Investing.com — African e-commerce company Jumia Technologies AG (NYSE:JMIA) has seen a sharp selloff in its shares after it reported its third quarter earnings before the bell on Tuesday.
Jumia’s stock hit a low of $14.41 following the report. It is currently down 20.2%, at $14.77.
The company, an Africa-focused tech startup that listed on the New York Stock Exchange 2019, reported positive customer growth, with annual active consumers increasing to 7.3 million, up 8% year-over-year. Meanwhile, orders increased by 28% year-over-year.
However, the company’s adjusted earnings before interest, taxes, depreciation and amortization, and operating loss during the quarter increased 94% and 93% year-over-year, respectively.
“Orders for the quarter reached an all-time high of 8.5 million, accelerating by 28% year-over-year, the fastest growth rate of the past 7 quarters.

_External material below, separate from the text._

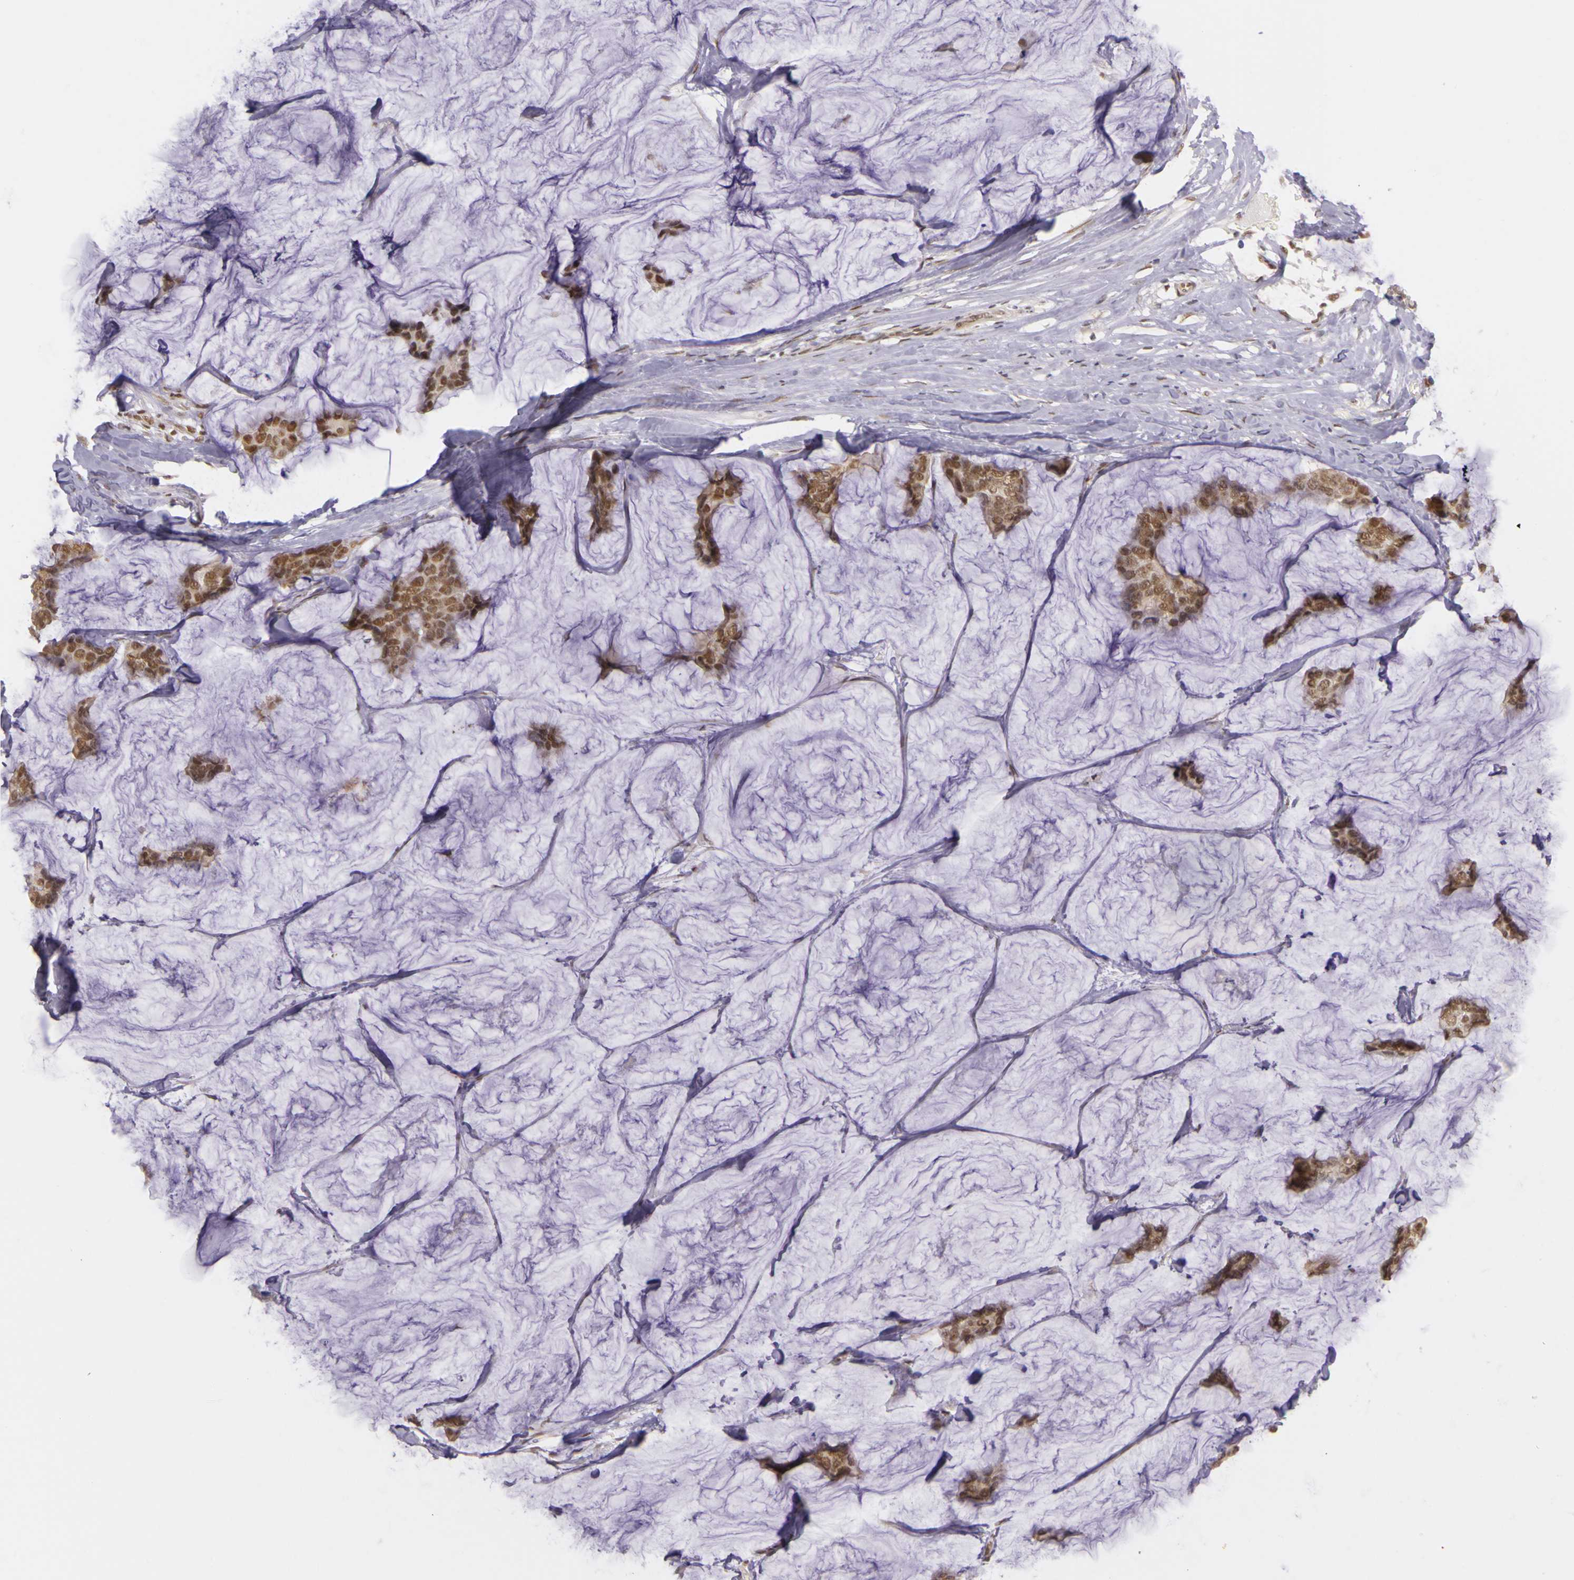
{"staining": {"intensity": "moderate", "quantity": ">75%", "location": "cytoplasmic/membranous,nuclear"}, "tissue": "breast cancer", "cell_type": "Tumor cells", "image_type": "cancer", "snomed": [{"axis": "morphology", "description": "Normal tissue, NOS"}, {"axis": "morphology", "description": "Duct carcinoma"}, {"axis": "topography", "description": "Breast"}], "caption": "Breast cancer (infiltrating ductal carcinoma) was stained to show a protein in brown. There is medium levels of moderate cytoplasmic/membranous and nuclear expression in about >75% of tumor cells.", "gene": "WDR13", "patient": {"sex": "female", "age": 50}}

Annual Active Consumers reached 7.3 million, up 8% year-over-year. As a result of the acceleration in consumers and orders, we are reaching an inflection point in the GMV trajectory leading to an increase in GMV of 8% year-over-year, reaching $238mm,” said Jeremy Hodara and Sacha Poignonnec, co-CEOs of Jumia.
“Our growth acceleration strategy initiated at the end of the second quarter of 2021 is starting to pay off. We are making investments in Sales & Advertising and Technology to further enhance consumer education, brand consideration as well as the relevance and convenience of our platform,” they added
The company said it is focused on accelerating usage growth on the platform. As a result, in Q4 it will increase investments in Sales and Advertising, Technology and staff costs expenses.
However, Jumia warned that the ongoing Covid-19 pandemic and macroeconomic challenges result in “substantial uncertainty” concerning the operating environment and financial outlook.